■ **What you should do**
Pull each line containing "none" out of the listing below.

_____

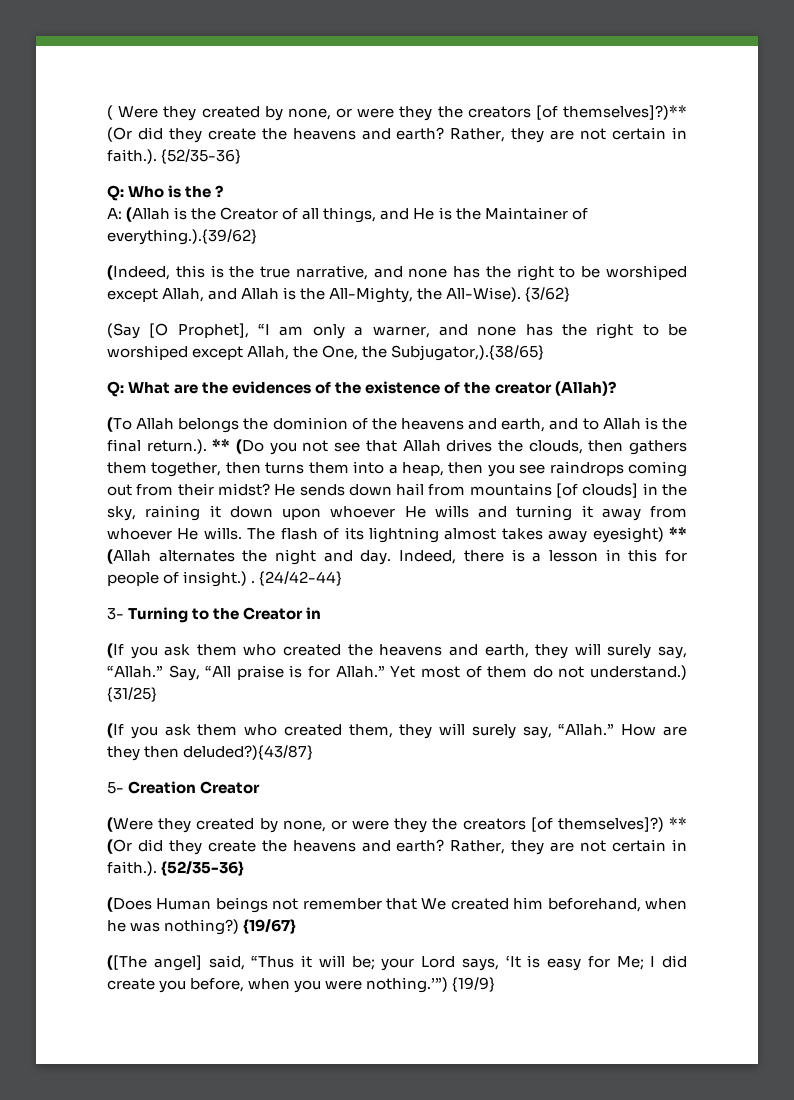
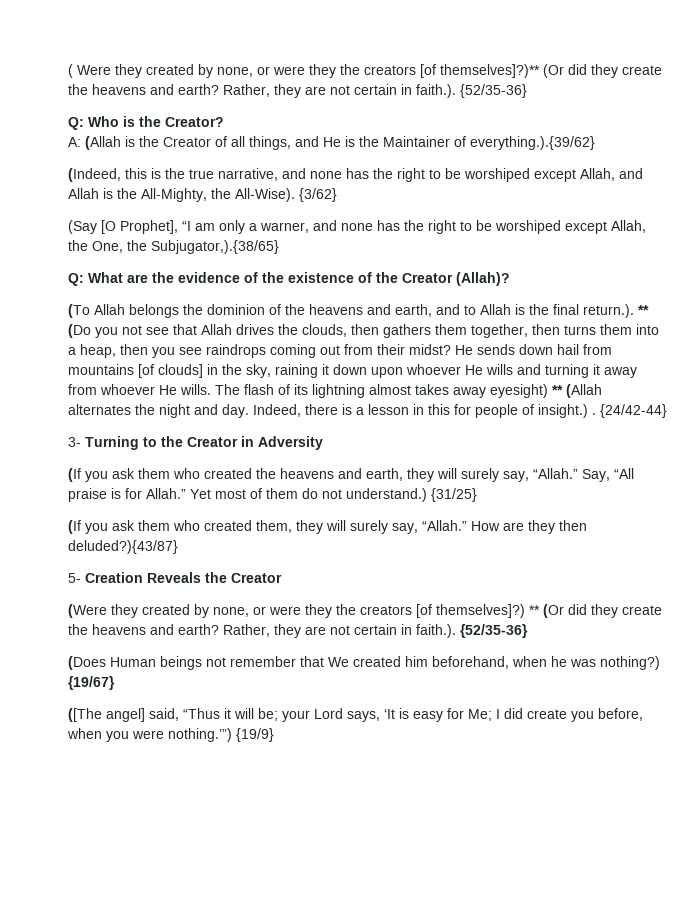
[215,185,224,197] ? -> [165,117,224,127] Creator?
[232,381,312,394] evidences -> [178,272,240,283] evidence
[494,382,552,394] creator -> [402,273,453,283] Creator
(322, 613) none -> [258,436,323,450] Adversity
(197, 787) none -> [147,572,227,583] Reveals the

_____

■ **Response area**
(322, 613) none -> [258,436,323,450] Adversity
(197, 787) none -> [147,572,227,583] Reveals the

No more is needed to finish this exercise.